Nous ne sommes pas pieds et poings liés. Il est difficile de légiférer en matière de droit du travail, car il est trop facile pour le moment pour une entreprise de délocaliser : nos travailleurs seront toujours moins attractifs que ceux des pays pauvres (qui ne manquent pas d'experts dans les hautes technologies, contrairement à ce que prétendait notre président de la République, manifestement inconscient du nombre d'informaticiens en Inde). Il est facile de légiférer en matière de droit de la consommation, car ce qu'on oublie trop vite, c'est que ce sont nos pays qui intéressent en terme de débouché. Croyez-vous qu'un industriel puisse se dire qu'il se passe délibérément de 60 millions de consommateurs d'un pays riche ? Croyez-vous qu'un industriel à un intérêt à délocaliser si ça signifie qu'il devra chercher des débouchés à ses produits dans les pays ou il délocalise ?
Une telle mesure est simple à mettre en place. La France a déjà été confrontée à des paris plus grand. Il ne reste plus qu'à faire la proposition. Alors, que fait la gauche, que fait la partie de la droite qui s'intéresse aux entreprises française ?
C'est bien joli de chanter à tue-tête son attachement à notre construction sociale. Il est temps de le revendiquer dans les actes et d'agir pour faire de celle-ci un exemple pour le monde, pas un contre-exemple. La mondialisation n'est pas plus incontrôlable que le capitalisme ; comme le capitalisme, elle peut nous apporter beaucoup, si on la régule correctement. La France, tout ce qu'elle représente, peut avoir un avenir, si on cesse de baisser les bras.
1. <lien>
"Quand l'éthique d'un commerçant est facteur d'attractivité pour un produit, le capitalisme devient éthique par intérêt."
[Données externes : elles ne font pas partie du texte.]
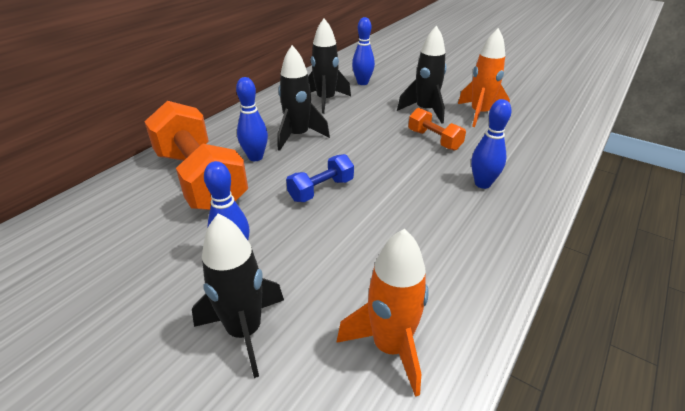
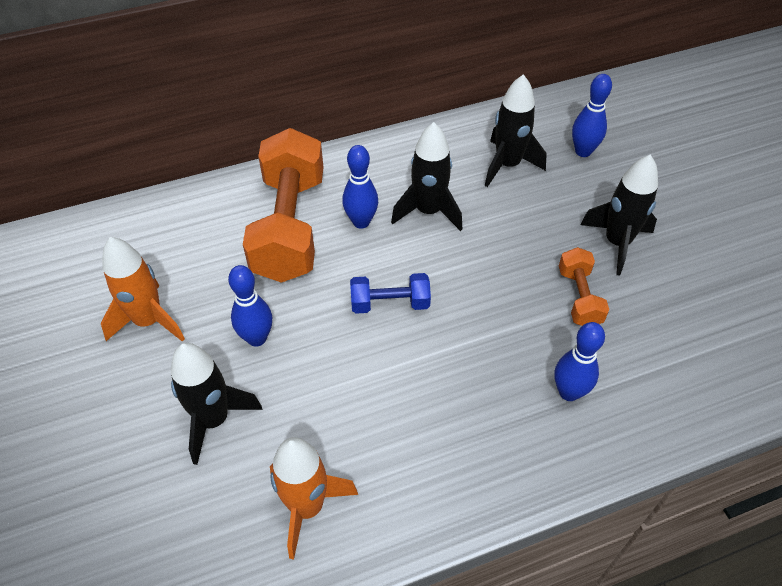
camera: 35 degrees right, 15 degrees up
(479, 114) = (685, 284): orange rocket -> orange rocket (149, 321)

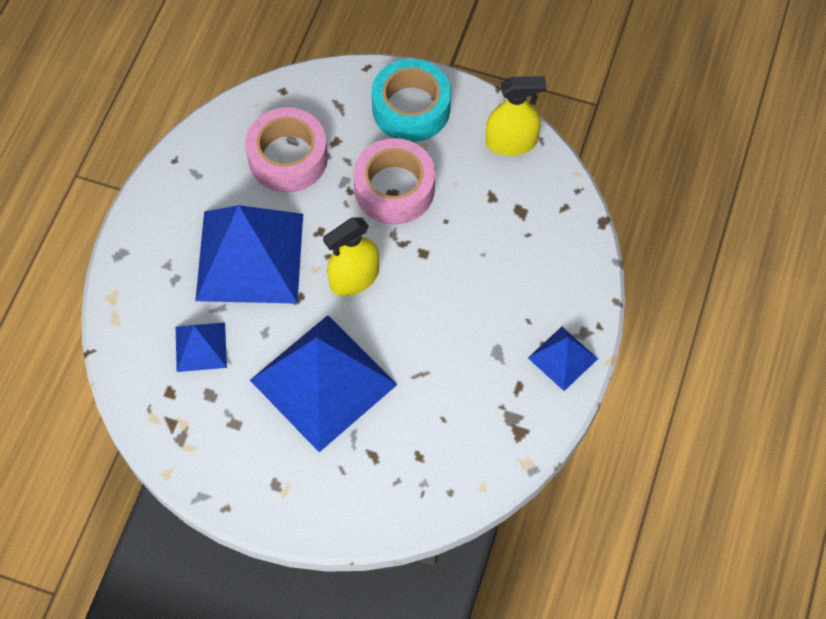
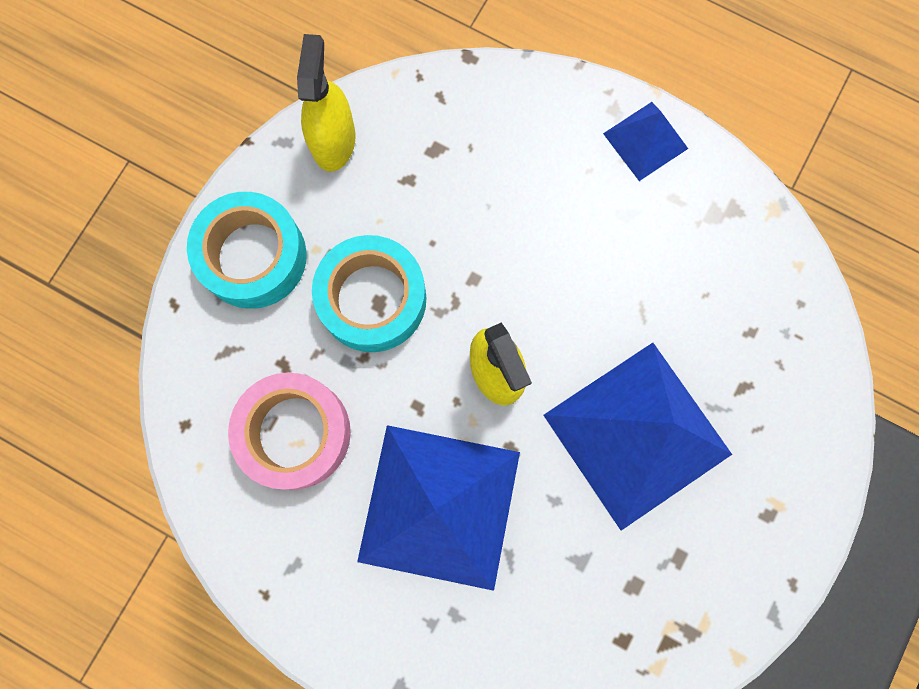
camera: 80 degrees left, 15 degrees up
(200, 347) = (563, 590): blue pyramid -> none
(394, 189) = (372, 299): pink tape -> turquoise tape

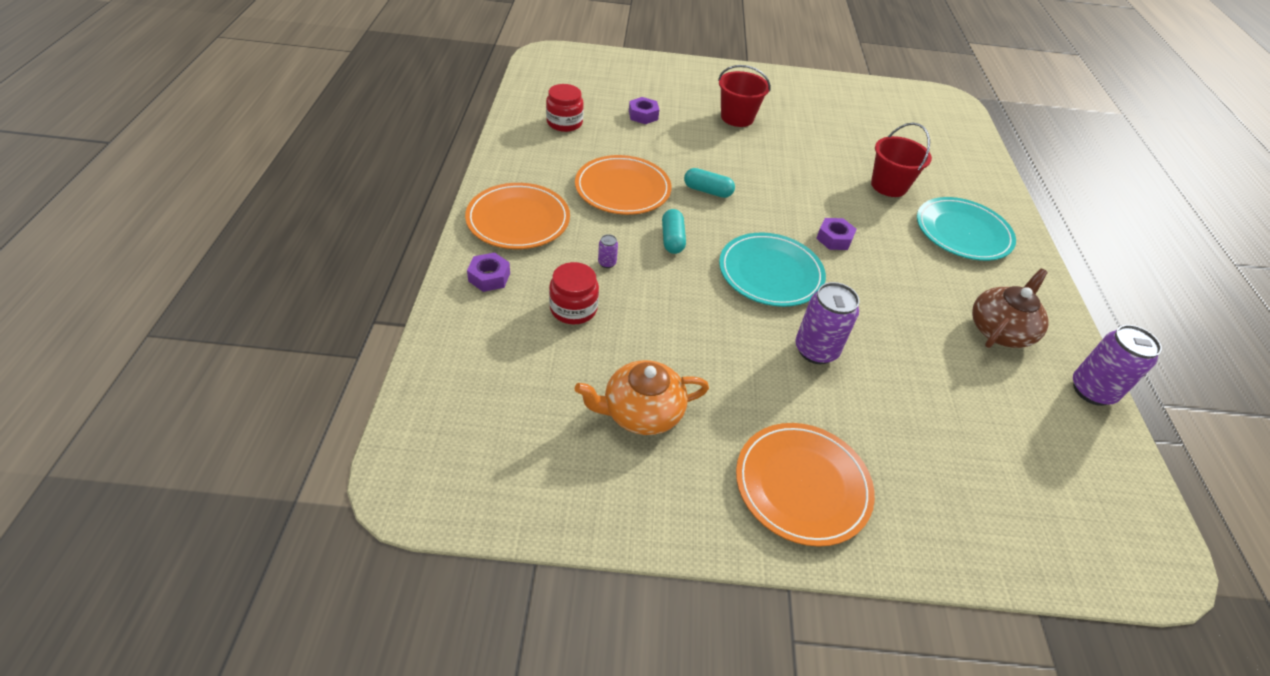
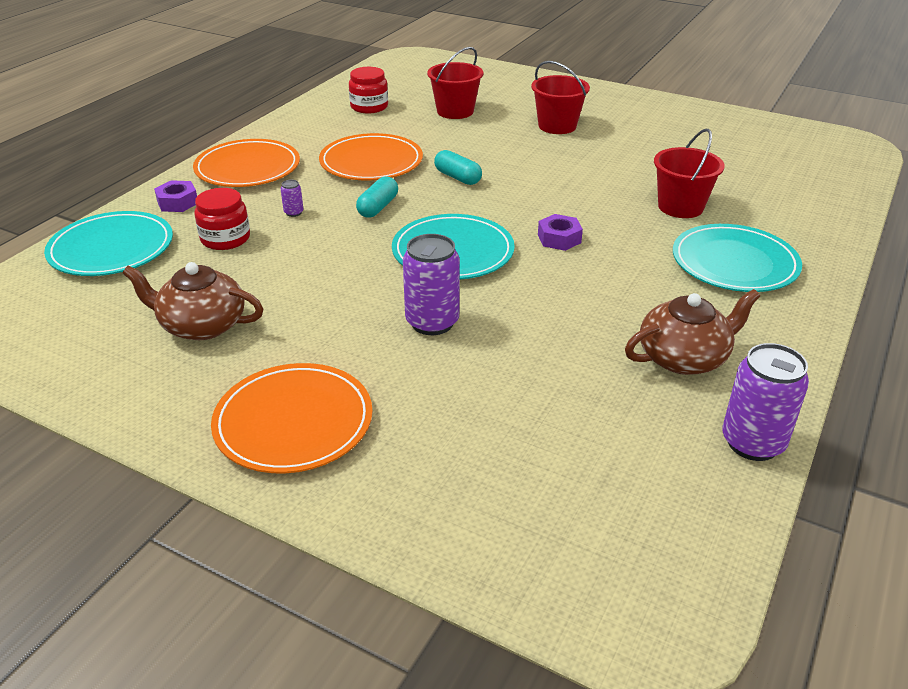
camera: 30 degrees right, 10 degrees down
(476, 350) = (111, 249): none -> turquoise plate
(641, 412) = (201, 325): orange teapot -> brown teapot
(643, 115) = (455, 111): purple nut -> red bucket

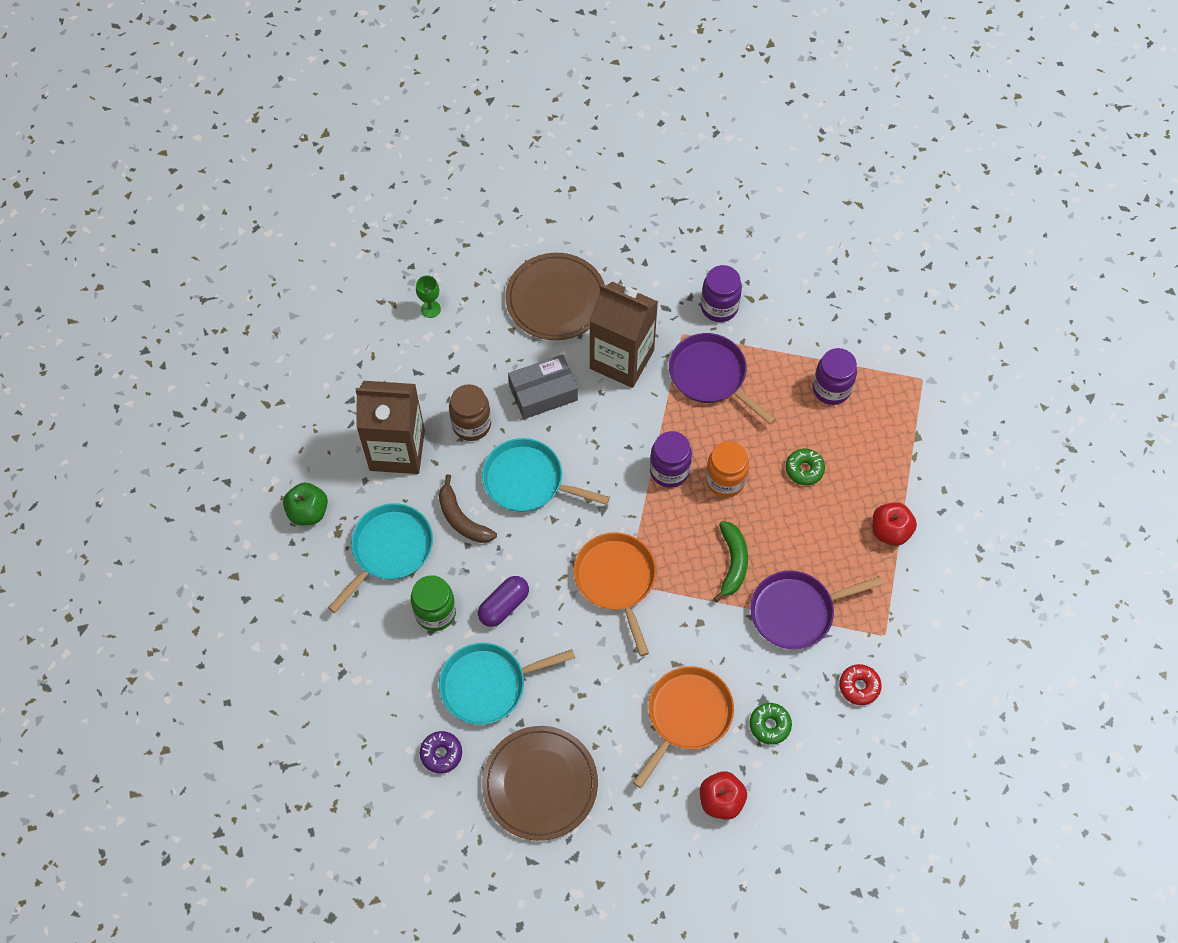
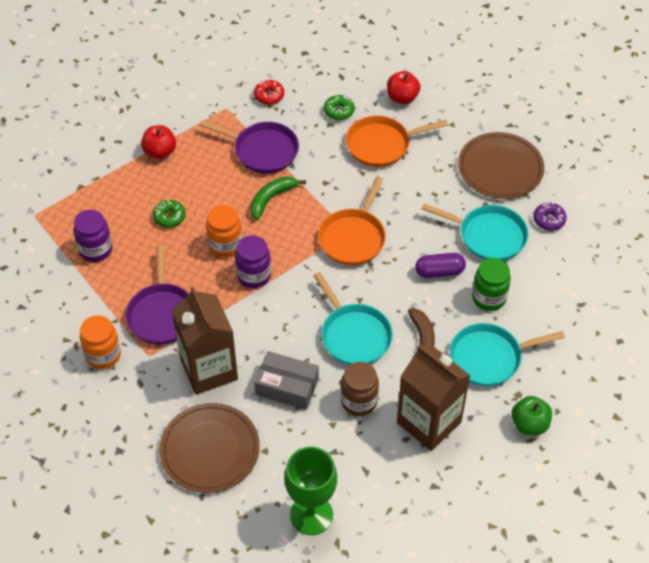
camera: 140 degrees left, 10 degrees down
(431, 309) = (311, 515): green goblet -> green goblet, size x2.15
(719, 307) = (103, 355): purple jar -> orange jar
C'est exactement ce que je dénonce. L'éthique est pour moi, par définition, un processus qui contredit l'intérêt. Ce que tu proposes, et qui existe déjà en partie (les labels sont indépendants des producteurs : "max havelaar" ou "AB" sont des cahiers des charges auxquels adhèrent des marques différentes")me semble être une cautère sur une jambe de bois car il s'anihilera du fait même de sa généralisation. Car, si l'intérêt reste le moteur du comportement, et que le respect de tel ou tel "éthique" n'est qu'un moyen de vendre plus que ses concurrents, l'entreprise devra trouvera toujours une manière de se rattapper ailleurs. Il n'est qu'à voir les grandes surfaces qui en même temps qu'elles vendent de l'équitable exotique, pressent le citron de leurs fournisseurs agricoles.